Whether you’re a small operator or a vast multinational, consumers are liable to take what they perceive as your deeds more seriously than the Corporate Social Responsibility section of your website. If you’re a ubiquitous high street burger brand, you’ll have to spend many millions to persuade the public that you’re a wholesome restaurant chain, in the face of relentless campaigning from environmentalists, animal rights campaigners, labor relations activists and dietitians. It's not just older brands that need to beware grass-roots campaigning in the modern world of social media activism. Tech brands like Airbnb and Uber, tiny startups just a short while ago, have already had to expensively defend their reputations against vast online scrutiny.
The visibility of your business is hugely important. If you make a product with no high street presence, with a name that isn’t consumer-facing, that doesn’t rely on public sector contracts or funding from the financial sector, you might get away with an unethical business plan. If you’re a big name with a big presence, you’d better be good. Either that, or spend a fortune persuading the public that you have their interests at heart. And even that might not work.
In the energy sector, such campaigning has been termed ‘greenwashing’ and it can be very expensive. Even after a US$200m rebranding campaign tried to convince the world that one of the biggest oil companies was a major investor in green causes, a single oil spill can remind the public that your core business has changed very little. In short, ethical business is not just a type of business – it is the nature of business in the modern world. Nowadays, companies rightly have to justify how they make money and prove their profits are not detrimental to the people and the planet as a whole. To be successful, you’ve got to be ethical.
You might think you're doing the right thing when hiring staff, to weed out anyone who might be a racist, a secret-spiller or a keen arsonist. So it’s tempting to take a peak at a candidate’s presence on social media beforehand.
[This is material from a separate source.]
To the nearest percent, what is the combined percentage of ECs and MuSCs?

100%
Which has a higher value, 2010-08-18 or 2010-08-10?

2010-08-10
Although there’s nothing unethical about following someone on Twitter or Instagram, demanding that potential recruits divulge their social media passwords is, with few exceptions, a definite no-no. Ironically, the power and reach of social media could mean that attempts to do so might prove extremely expensive.
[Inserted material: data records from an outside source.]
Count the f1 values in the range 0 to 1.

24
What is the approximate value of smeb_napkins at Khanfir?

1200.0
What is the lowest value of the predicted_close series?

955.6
Before allocating their investment funds, portfolio managers need ways to evaluate a company’s business policies, using third parties such as the Ethisphere Institute. Ethisphere act as an intermediary between companies and investors, so that investors don’t have to make their own investigations. Their process involves asking companies to answer a detailed survey and submit an application fee, in order to be accredited as ‘ethical’ and receive an Ethics Quotient score.
They will also look at its corporate governance and its attitudes to insider trading, bribery, discrimination, corporate social responsibility and fiduciary responsibilities before approving a company for investment.
So, whether you're a start up or an expanding business, it's vital to make sure you have an ethical company culture and a clear strategy to keep it that way. Because when people search for your company's brand name, you'll want scandal to be nowhere near it.